• Directions:
Every line of the listing below must be printed again exactly, apart from its pictures.

• Dataset excerpts:
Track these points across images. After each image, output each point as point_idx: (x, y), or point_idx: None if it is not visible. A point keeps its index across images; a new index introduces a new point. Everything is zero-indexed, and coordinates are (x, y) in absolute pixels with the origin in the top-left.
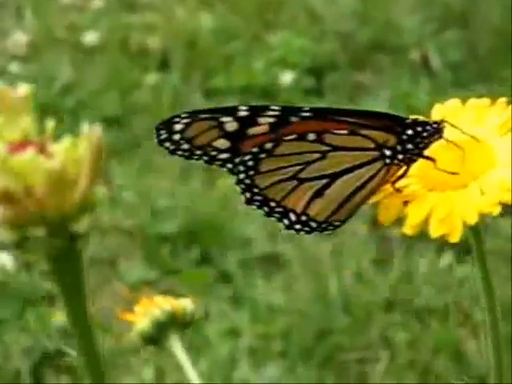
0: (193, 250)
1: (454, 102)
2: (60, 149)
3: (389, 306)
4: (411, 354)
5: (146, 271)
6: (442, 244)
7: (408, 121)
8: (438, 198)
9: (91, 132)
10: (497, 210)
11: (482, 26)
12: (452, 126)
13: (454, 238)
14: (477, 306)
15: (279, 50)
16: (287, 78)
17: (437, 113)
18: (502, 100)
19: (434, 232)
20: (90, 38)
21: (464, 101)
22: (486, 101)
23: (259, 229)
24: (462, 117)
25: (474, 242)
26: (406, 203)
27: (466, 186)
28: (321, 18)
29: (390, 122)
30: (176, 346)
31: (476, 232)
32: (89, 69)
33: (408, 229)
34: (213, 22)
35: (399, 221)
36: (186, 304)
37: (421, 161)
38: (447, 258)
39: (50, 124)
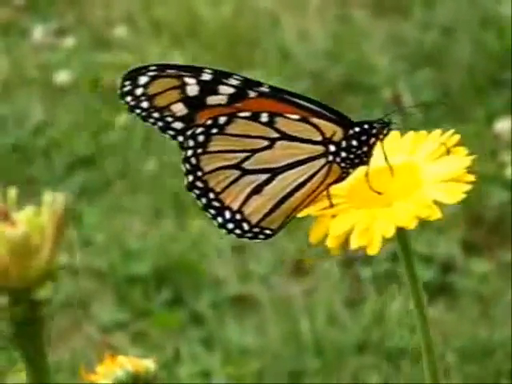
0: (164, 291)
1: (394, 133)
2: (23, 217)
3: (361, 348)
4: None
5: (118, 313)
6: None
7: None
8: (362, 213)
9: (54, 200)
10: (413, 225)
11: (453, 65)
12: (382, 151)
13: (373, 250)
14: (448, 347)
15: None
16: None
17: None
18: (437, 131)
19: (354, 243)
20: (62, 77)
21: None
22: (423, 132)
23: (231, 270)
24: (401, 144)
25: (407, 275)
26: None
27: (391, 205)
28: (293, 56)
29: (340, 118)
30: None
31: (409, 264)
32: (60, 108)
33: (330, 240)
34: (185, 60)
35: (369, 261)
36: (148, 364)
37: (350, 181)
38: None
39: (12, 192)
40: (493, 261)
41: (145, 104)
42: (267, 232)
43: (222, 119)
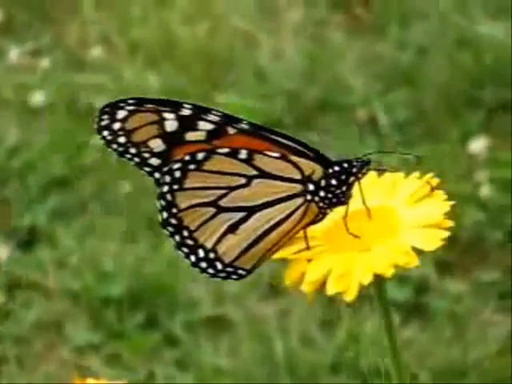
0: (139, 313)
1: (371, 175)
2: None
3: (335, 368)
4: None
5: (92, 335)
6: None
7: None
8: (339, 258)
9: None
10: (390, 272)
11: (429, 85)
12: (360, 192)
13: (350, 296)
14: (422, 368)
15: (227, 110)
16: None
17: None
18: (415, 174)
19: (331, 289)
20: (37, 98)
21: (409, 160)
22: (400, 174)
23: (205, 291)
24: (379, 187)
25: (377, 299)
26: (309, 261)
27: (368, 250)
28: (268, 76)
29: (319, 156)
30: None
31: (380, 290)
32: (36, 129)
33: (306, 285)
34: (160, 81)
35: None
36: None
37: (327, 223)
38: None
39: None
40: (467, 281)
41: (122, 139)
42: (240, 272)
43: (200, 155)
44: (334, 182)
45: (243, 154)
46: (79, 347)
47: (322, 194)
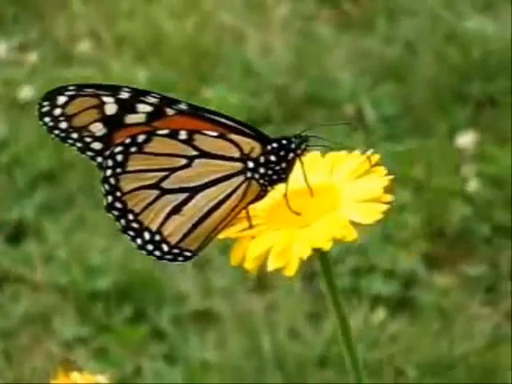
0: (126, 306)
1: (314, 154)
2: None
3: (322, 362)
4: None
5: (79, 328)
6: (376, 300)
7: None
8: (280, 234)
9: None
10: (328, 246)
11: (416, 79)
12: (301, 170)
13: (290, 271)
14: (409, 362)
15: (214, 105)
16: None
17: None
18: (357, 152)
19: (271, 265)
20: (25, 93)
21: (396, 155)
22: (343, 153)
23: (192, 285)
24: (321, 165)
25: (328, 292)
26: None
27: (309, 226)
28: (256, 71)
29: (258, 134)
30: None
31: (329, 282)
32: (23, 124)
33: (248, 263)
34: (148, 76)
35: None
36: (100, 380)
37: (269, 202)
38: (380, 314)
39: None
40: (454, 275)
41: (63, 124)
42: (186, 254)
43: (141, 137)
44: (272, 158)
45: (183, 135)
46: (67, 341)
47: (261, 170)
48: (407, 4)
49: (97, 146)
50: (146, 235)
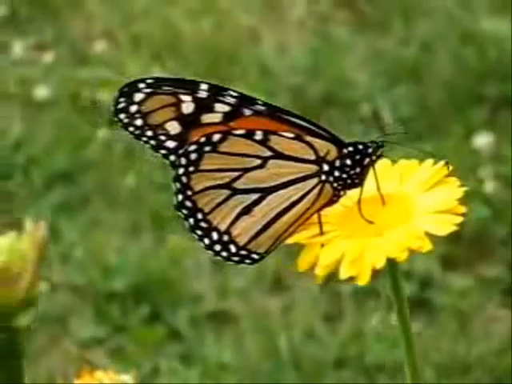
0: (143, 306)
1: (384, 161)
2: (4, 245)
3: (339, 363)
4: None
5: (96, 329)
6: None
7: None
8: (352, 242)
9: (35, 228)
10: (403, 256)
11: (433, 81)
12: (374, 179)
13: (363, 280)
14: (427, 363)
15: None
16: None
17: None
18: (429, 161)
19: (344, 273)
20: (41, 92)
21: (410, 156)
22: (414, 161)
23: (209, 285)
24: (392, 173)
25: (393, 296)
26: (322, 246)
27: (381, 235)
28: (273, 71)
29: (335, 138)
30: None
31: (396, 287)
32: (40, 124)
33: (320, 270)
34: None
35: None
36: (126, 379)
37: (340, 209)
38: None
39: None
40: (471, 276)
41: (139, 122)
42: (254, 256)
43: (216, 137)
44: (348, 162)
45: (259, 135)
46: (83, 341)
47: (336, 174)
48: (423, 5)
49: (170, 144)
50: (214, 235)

• Exercise result:
Track these points across images. After each image, output each point as point_idx: (x, y), or point_idx: None if it is not visible. A point keeps its index across images; a new index introduces a new point. Everything is zero-indexed, and coordinates are (x, y) in absolute pixels with the origin in the top-left.
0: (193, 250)
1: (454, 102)
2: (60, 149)
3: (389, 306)
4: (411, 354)
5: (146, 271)
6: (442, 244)
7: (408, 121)
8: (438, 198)
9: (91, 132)
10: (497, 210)
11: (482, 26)
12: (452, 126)
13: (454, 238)
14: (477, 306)
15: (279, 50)
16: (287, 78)
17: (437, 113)
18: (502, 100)
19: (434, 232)
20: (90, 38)
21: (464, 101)
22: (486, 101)
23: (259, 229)
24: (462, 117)
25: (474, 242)
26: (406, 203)
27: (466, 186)
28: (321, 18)
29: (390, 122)
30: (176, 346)
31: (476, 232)
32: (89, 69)
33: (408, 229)
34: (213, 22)
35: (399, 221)
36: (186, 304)
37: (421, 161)
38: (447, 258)
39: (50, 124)
0: (164, 291)
1: (394, 133)
2: (23, 217)
3: (361, 348)
4: None
5: (118, 313)
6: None
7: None
8: (362, 213)
9: (54, 200)
10: (413, 225)
11: (453, 65)
12: (382, 151)
13: (373, 250)
14: (448, 347)
15: None
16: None
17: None
18: (437, 131)
19: (354, 243)
20: (62, 77)
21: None
22: (423, 132)
23: (231, 270)
24: (401, 144)
25: (407, 275)
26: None
27: (391, 205)
28: (293, 56)
29: (340, 118)
30: None
31: (409, 264)
32: (60, 108)
33: (330, 240)
34: (185, 60)
35: (369, 261)
36: (148, 364)
37: (350, 181)
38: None
39: (12, 192)
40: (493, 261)
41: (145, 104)
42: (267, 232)
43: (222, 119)
0: (139, 313)
1: (371, 175)
2: None
3: (335, 368)
4: None
5: (92, 335)
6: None
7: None
8: (339, 258)
9: None
10: (390, 272)
11: (429, 85)
12: (360, 192)
13: (350, 296)
14: (422, 368)
15: (227, 110)
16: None
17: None
18: (415, 174)
19: (331, 289)
20: (37, 98)
21: (409, 160)
22: (400, 174)
23: (205, 291)
24: (379, 187)
25: (377, 299)
26: (309, 261)
27: (368, 250)
28: (268, 76)
29: (319, 156)
30: None
31: (380, 290)
32: (36, 129)
33: (306, 285)
34: (160, 81)
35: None
36: None
37: (327, 223)
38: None
39: None
40: (467, 281)
41: (122, 139)
42: (240, 272)
43: (200, 155)
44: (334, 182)
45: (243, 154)
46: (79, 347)
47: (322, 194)
0: (126, 306)
1: (314, 154)
2: None
3: (322, 362)
4: None
5: (79, 328)
6: (376, 300)
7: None
8: (280, 234)
9: None
10: (328, 246)
11: (416, 79)
12: (301, 170)
13: (290, 271)
14: (409, 362)
15: (214, 105)
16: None
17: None
18: (357, 152)
19: (271, 265)
20: (25, 93)
21: (396, 155)
22: (343, 153)
23: (192, 285)
24: (321, 165)
25: (328, 292)
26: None
27: (309, 226)
28: (256, 71)
29: (258, 134)
30: None
31: (329, 282)
32: (23, 124)
33: (248, 263)
34: (148, 76)
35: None
36: (100, 380)
37: (269, 202)
38: (380, 314)
39: None
40: (454, 275)
41: (63, 124)
42: (186, 254)
43: (141, 137)
44: (272, 158)
45: (183, 135)
46: (67, 341)
47: (261, 170)
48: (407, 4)
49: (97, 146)
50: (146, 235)
0: (143, 306)
1: (384, 161)
2: (4, 245)
3: (339, 363)
4: None
5: (96, 329)
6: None
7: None
8: (352, 242)
9: (35, 228)
10: (403, 256)
11: (433, 81)
12: (374, 179)
13: (363, 280)
14: (427, 363)
15: None
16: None
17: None
18: (429, 161)
19: (344, 273)
20: (41, 92)
21: (410, 156)
22: (414, 161)
23: (209, 285)
24: (392, 173)
25: (393, 296)
26: (322, 246)
27: (381, 235)
28: (273, 71)
29: (335, 138)
30: None
31: (396, 287)
32: (40, 124)
33: (320, 270)
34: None
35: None
36: (126, 379)
37: (340, 209)
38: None
39: None
40: (471, 276)
41: (139, 122)
42: (254, 256)
43: (216, 137)
44: (348, 162)
45: (259, 135)
46: (83, 341)
47: (336, 174)
48: (423, 5)
49: (170, 144)
50: (214, 235)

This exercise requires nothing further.